Still, abstract thinking hasn’t completely given way to polished concrete. Michele Maccarone decamped to the West Village, and Mirabelle Marden’s pioneering Rivington Arms (and its star artist, Dash Snow) is no more; but the four artist-partners behind Canada are still showing sui generis work, like the obsessively geometric paintings of Xylor Jane (a beekeeping recluse in western Massachusetts), or the large West African idol made of wood, clay, and plaster designed by Polish artist Joanna Malinowska with the intention of making the world implode. (“It didn’t work,” Suzanne Butler, one of Canada’s partners, notes drily.) And plenty of gallerists—an impressive number of them women, including Lisa Cooley, Laurel Gitlen, Rachel Uffner, Participant Inc’s Lia Gangitano, and On Stellar Rays’ Candice Madey—are cultivating a colorful DIY aesthetic that permeates everything from performance to painting.

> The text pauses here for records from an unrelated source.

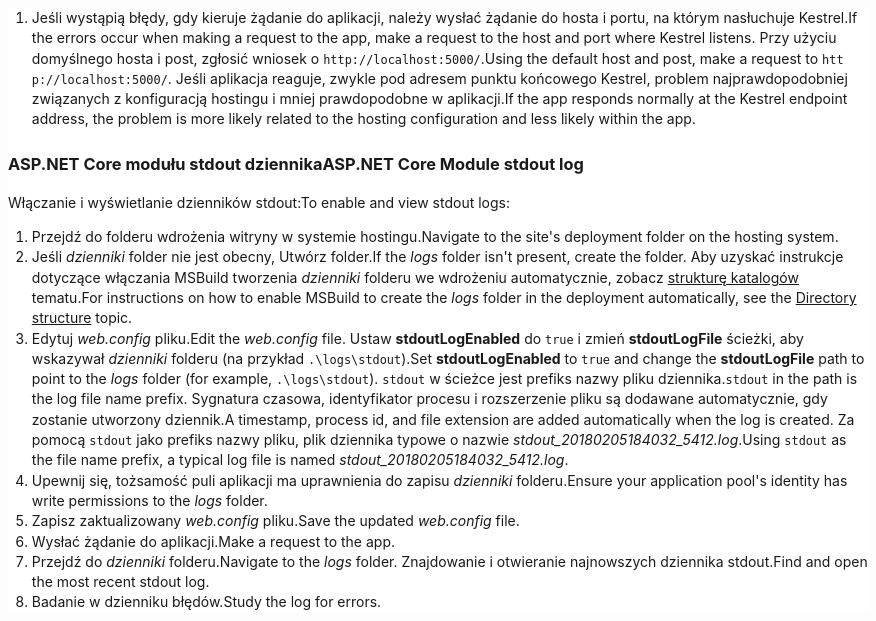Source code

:1. <span data-ttu-id="5014e-259">Jeśli wystąpią błędy, gdy kieruje żądanie do aplikacji, należy wysłać żądanie do hosta i portu, na którym nasłuchuje Kestrel.</span><span class="sxs-lookup"><span data-stu-id="5014e-259">If the errors occur when making a request to the app, make a request to the host and port where Kestrel listens.</span></span> <span data-ttu-id="5014e-260">Przy użyciu domyślnego hosta i post, zgłosić wniosek o `http://localhost:5000/`.</span><span class="sxs-lookup"><span data-stu-id="5014e-260">Using the default host and post, make a request to `http://localhost:5000/`.</span></span> <span data-ttu-id="5014e-261">Jeśli aplikacja reaguje, zwykle pod adresem punktu końcowego Kestrel, problem najprawdopodobniej związanych z konfiguracją hostingu i mniej prawdopodobne w aplikacji.</span><span class="sxs-lookup"><span data-stu-id="5014e-261">If the app responds normally at the Kestrel endpoint address, the problem is more likely related to the hosting configuration and less likely within the app.</span></span>

### <a name="aspnet-core-module-stdout-log"></a><span data-ttu-id="5014e-262">ASP.NET Core modułu stdout dziennika</span><span class="sxs-lookup"><span data-stu-id="5014e-262">ASP.NET Core Module stdout log</span></span>

<span data-ttu-id="5014e-263">Włączanie i wyświetlanie dzienników stdout:</span><span class="sxs-lookup"><span data-stu-id="5014e-263">To enable and view stdout logs:</span></span>

1. <span data-ttu-id="5014e-264">Przejdź do folderu wdrożenia witryny w systemie hostingu.</span><span class="sxs-lookup"><span data-stu-id="5014e-264">Navigate to the site's deployment folder on the hosting system.</span></span>
1. <span data-ttu-id="5014e-265">Jeśli *dzienniki* folder nie jest obecny, Utwórz folder.</span><span class="sxs-lookup"><span data-stu-id="5014e-265">If the *logs* folder isn't present, create the folder.</span></span> <span data-ttu-id="5014e-266">Aby uzyskać instrukcje dotyczące włączania MSBuild tworzenia *dzienniki* folderu we wdrożeniu automatycznie, zobacz [strukturę katalogów](xref:host-and-deploy/directory-structure) tematu.</span><span class="sxs-lookup"><span data-stu-id="5014e-266">For instructions on how to enable MSBuild to create the *logs* folder in the deployment automatically, see the [Directory structure](xref:host-and-deploy/directory-structure) topic.</span></span>
1. <span data-ttu-id="5014e-267">Edytuj *web.config* pliku.</span><span class="sxs-lookup"><span data-stu-id="5014e-267">Edit the *web.config* file.</span></span> <span data-ttu-id="5014e-268">Ustaw **stdoutLogEnabled** do `true` i zmień **stdoutLogFile** ścieżki, aby wskazywał *dzienniki* folderu (na przykład `.\logs\stdout`).</span><span class="sxs-lookup"><span data-stu-id="5014e-268">Set **stdoutLogEnabled** to `true` and change the **stdoutLogFile** path to point to the *logs* folder (for example, `.\logs\stdout`).</span></span> <span data-ttu-id="5014e-269">`stdout` w ścieżce jest prefiks nazwy pliku dziennika.</span><span class="sxs-lookup"><span data-stu-id="5014e-269">`stdout` in the path is the log file name prefix.</span></span> <span data-ttu-id="5014e-270">Sygnatura czasowa, identyfikator procesu i rozszerzenie pliku są dodawane automatycznie, gdy zostanie utworzony dziennik.</span><span class="sxs-lookup"><span data-stu-id="5014e-270">A timestamp, process id, and file extension are added automatically when the log is created.</span></span> <span data-ttu-id="5014e-271">Za pomocą `stdout` jako prefiks nazwy pliku, plik dziennika typowe o nazwie *stdout_20180205184032_5412.log*.</span><span class="sxs-lookup"><span data-stu-id="5014e-271">Using `stdout` as the file name prefix, a typical log file is named *stdout_20180205184032_5412.log*.</span></span>
1. <span data-ttu-id="5014e-272">Upewnij się, tożsamość puli aplikacji ma uprawnienia do zapisu *dzienniki* folderu.</span><span class="sxs-lookup"><span data-stu-id="5014e-272">Ensure your application pool's identity has write permissions to the *logs* folder.</span></span>
1. <span data-ttu-id="5014e-273">Zapisz zaktualizowany *web.config* pliku.</span><span class="sxs-lookup"><span data-stu-id="5014e-273">Save the updated *web.config* file.</span></span>
1. <span data-ttu-id="5014e-274">Wysłać żądanie do aplikacji.</span><span class="sxs-lookup"><span data-stu-id="5014e-274">Make a request to the app.</span></span>
1. <span data-ttu-id="5014e-275">Przejdź do *dzienniki* folderu.</span><span class="sxs-lookup"><span data-stu-id="5014e-275">Navigate to the *logs* folder.</span></span> <span data-ttu-id="5014e-276">Znajdowanie i otwieranie najnowszych dziennika stdout.</span><span class="sxs-lookup"><span data-stu-id="5014e-276">Find and open the most recent stdout log.</span></span>
1. <span data-ttu-id="5014e-277">Badanie w dzienniku błędów.</span><span class="sxs-lookup"><span data-stu-id="5014e-277">Study the log for errors.</span></span>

The hilarious videos shown last year at Participant by the Los Angeles performance collective My Barbarian put a comic spin on the banalities of modern life: In one episode a woman tries to marry her extraterrestrial lover to get a better insurance plan, but is turned down because the alien is the same sex as she.
“It’s more improvised here, and that’s what I like,” says Biesenbach, who moved to the nearby Seward Park co-op complex four years ago. When it came to selecting works for “Greater New York,” he notes that it was no accident that so many of the show’s artists came from L.E.S. galleries. “A little over a year ago, I was walking up Orchard Street, and I noticed a pirate standing on the street. He said ‘Come downstairs!’ I saw it was On Stellar Rays, and there was a crazy performance by Debo Eilers; then I went upstairs, and there was a fantastic show by Tommy Hartung. Both of them ended up in ‘Greater New York.’”
Hartung’s was fairly minimal: a glowing fish tank inhabited by two live koi and a video re-creating a 1973 BBC documentary about evolution. Meanwhile, the Eilers piece, Four-Hour Fundamental, was a spoof of art school that included a smoke machine, seedy green lights, and pheromones, as well as a cast of young artists selling things like T-shirts, pills, and one-night stands. Eilers stood by in what Madey describes as a “hoodie G-string.”
But a big component of the scene’s anarchic oomph is not in the art but in the framework around it. “Part of it is just the small physical size of the galleries,” explains Cooley. “When you come in here, you talk to me. It’s like those eight-seat restaurants where the chef brings you your food, or how the Swiss Institute and Margaret Lee had a crazy dance party at this space on Canal, and Lee thought, Hey, this could be a space for me; and now that’s her gallery, 179 Canal. So it’s really a social connectivity that leads to inventiveness—you know, Hey, wouldn’t this be a great idea?”